The spec was always the bottleneck. Nobody measured it.
What "Vague" Actually Costs
Here's a spec that looks fine at first read:
> Title: Improve search functionality
>
> Description: Make the search feature work better for users who can't find what they're looking for.
>
> Acceptance Criteria:
> - Search returns relevant results
> - Performance is acceptable
> - Users can filter results
This spec will pass sprint planning. Nobody will flag it. The developer assigned to it will open the ticket, read it, and then spend 30 minutes figuring out what "relevant" means in this context. They'll decide on their own what "acceptable performance" is. They'll pick filter categories without checking with the PO because the PO is in another meeting.

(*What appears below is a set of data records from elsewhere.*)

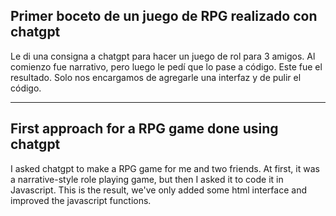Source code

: ## Primer boceto de un juego de RPG realizado con chatgpt

Le di una consigna a chatgpt para hacer un juego de rol para 3 amigos. Al comienzo fue narrativo, pero luego le pedí que lo pase a código. Este fue el resultado. Solo nos encargamos de agregarle una interfaz y de pulir el código.

***************************************************

## First approach for a RPG game done using chatgpt

I asked chatgpt to make a RPG game for me and two friends. At first, it was a narrative-style role playing game, but then I asked it to code it in Javascript. This is the result, we've only added some html interface and improved the javascript functions.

Three days later, the feature works. It doesn't match what the PO wanted. The PO didn't know what they wanted because they never had to specify it.
Run that same spec through a quality scorer and you get a 35. Missing measurable outcomes. Vague action verbs. No edge cases. No verification steps. The number isn't the point. The point is that every gap in the spec becomes a decision someone else has to make during implementation.
Count the implicit decisions in the spec above. "Relevant results" is at least three decisions (ranking algorithm, relevance threshold, handling of zero results). "Acceptable performance" is two more (latency target, dataset size). "Filter results" is another three (which fields, UI placement, multi-select behavior).
That's eight decisions that should have been made during planning, deferred to whoever picks up the ticket.
Measuring Spec Quality Changes the Conversation
The moment you put a number on spec quality, the conversation shifts. Instead of arguing about whether a story is "ready" based on gut feel, you have a score that points at specific gaps.
"This story scored 45 because it has no measurable outcome and the acceptance criteria use passive voice with no testable assertions."
That's not a subjective opinion. It's a measurement. And it's something the PO can fix in five minutes before the story enters sprint, instead of something the developer discovers three days into implementation.
We've watched this pattern across our own sprint planning. Before scoring: specs averaged 65, and we thought they were fine. After scoring: the same specs hit 100 on the second pass, and the implementation time dropped because we weren't guessing at intent.
The data from our autoresearch work backs this up. We scored 487 real GitHub issues from public repos. The average raw score was 51. After refinement, the average jumped to 93.5. The gap between "what people write" and "what's actually buildable" is 42 points.
The Spec Is Cheaper to Fix Than the Code
Every minute spent improving a spec before development saves somewhere between five and twenty minutes during implementation and review. That's not a made-up ratio. It's what we measured building our own product.
When the spec is precise, the developer isn't guessing. Code review is faster because there's something concrete to check against. QA has test cases because the acceptance criteria are the test cases. The sprint finishes on time because nobody spent two days building the wrong thing.
The backlog janitor problem isn't about POs being lazy. It's about not having a feedback loop on input quality. Your CI pipeline won't let you ship broken code. Your design system won't let you ship inconsistent UI. But nothing stops you from shipping a three-word acceptance criterion into a sprint.
Until you measure it.
Try It On Your Worst Ticket
Find the ticket in your current sprint that everyone kind of understands but nobody could implement from the description alone. The one with the blank acceptance criteria field, or the one where the criteria are things like "works correctly" and "handles edge cases."
Paste it into speclint.ai. See what comes back.
If it scores above 70, you're ahead of most teams we've measured. If it scores below 50, you've found the reason your last sprint went sideways.
The backlog doesn't need another refinement meeting. It needs a quality gate.